━━━ MATERIAL PROVIDED ━━━

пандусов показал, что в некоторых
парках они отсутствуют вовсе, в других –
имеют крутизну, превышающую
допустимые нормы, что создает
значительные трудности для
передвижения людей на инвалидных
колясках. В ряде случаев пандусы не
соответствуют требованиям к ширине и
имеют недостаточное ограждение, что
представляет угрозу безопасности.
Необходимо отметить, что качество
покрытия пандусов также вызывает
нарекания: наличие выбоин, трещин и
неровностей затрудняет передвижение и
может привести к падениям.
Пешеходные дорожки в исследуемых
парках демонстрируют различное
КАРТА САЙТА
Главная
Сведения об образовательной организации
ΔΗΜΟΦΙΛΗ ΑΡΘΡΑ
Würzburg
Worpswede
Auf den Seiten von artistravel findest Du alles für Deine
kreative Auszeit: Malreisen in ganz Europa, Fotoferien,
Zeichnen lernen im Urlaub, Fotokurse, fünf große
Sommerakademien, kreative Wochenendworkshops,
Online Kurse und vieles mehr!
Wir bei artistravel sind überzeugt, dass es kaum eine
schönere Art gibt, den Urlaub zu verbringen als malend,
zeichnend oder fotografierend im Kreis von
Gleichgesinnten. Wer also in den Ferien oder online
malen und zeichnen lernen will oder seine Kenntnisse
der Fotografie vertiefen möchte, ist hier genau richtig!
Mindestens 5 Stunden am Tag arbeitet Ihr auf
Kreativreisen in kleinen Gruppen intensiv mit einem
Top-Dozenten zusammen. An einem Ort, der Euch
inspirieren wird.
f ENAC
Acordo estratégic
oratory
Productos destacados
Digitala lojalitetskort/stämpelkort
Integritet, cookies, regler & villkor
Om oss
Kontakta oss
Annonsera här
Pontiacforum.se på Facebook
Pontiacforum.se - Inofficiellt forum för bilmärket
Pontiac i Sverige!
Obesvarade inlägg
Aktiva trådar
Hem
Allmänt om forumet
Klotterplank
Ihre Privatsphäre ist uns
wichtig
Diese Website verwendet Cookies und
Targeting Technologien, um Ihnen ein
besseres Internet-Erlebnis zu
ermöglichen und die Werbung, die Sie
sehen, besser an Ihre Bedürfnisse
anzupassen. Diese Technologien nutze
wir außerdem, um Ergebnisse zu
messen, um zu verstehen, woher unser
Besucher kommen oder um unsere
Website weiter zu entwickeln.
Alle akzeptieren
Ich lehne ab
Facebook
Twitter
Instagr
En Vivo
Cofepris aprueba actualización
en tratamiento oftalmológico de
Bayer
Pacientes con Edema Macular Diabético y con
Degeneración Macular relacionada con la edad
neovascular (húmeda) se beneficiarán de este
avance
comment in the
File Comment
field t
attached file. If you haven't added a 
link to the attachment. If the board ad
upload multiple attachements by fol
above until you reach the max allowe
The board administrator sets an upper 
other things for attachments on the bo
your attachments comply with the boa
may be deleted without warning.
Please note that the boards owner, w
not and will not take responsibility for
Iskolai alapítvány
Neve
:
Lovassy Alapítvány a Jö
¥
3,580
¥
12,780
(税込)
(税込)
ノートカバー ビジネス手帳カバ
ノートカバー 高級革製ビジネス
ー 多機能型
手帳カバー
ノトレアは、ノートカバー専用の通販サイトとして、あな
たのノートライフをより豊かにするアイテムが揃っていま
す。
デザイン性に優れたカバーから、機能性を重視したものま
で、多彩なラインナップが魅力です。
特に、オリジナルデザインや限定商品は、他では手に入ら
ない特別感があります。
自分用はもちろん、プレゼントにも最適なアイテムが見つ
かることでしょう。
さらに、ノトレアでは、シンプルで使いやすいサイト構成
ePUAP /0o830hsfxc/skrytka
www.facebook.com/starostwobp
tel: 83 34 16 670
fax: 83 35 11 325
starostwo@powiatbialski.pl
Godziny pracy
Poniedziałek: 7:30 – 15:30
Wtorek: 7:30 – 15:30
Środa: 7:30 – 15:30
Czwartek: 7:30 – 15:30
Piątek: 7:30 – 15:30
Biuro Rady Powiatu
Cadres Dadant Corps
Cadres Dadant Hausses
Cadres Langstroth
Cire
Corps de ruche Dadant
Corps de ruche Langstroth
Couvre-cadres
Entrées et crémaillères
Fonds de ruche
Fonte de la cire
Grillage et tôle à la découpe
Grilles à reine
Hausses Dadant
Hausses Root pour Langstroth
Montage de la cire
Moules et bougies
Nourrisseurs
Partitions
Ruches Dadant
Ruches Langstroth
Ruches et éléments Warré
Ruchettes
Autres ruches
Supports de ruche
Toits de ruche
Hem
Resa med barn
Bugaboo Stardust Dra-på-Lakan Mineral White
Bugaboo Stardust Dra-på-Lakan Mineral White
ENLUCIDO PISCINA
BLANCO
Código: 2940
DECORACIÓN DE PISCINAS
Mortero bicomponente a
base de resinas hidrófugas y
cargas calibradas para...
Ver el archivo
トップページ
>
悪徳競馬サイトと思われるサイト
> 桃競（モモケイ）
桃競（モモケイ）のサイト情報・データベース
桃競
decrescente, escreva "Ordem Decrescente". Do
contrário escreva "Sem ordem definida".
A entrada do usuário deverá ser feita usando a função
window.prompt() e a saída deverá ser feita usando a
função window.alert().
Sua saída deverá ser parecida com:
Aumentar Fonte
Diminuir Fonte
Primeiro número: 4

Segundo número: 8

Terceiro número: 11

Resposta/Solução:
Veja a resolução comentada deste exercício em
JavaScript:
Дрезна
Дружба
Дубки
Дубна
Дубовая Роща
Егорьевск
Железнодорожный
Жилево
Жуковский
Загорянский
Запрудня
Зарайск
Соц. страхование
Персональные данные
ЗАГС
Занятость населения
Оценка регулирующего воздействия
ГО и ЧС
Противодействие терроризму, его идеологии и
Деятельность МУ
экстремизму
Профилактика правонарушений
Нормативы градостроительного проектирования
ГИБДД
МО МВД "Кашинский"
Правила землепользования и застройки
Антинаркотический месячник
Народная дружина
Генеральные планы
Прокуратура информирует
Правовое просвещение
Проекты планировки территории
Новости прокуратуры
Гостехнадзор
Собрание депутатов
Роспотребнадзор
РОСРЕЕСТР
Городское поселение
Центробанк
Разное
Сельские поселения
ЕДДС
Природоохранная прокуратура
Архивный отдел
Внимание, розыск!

━━━

• [WHAT IS REQUIRED]: Filter the items above down to the lines that contain the string "número", and copy each such line. Case counts.

• [WRITTEN SOLUTION]:
Primeiro número: 4
Segundo número: 8
Terceiro número: 11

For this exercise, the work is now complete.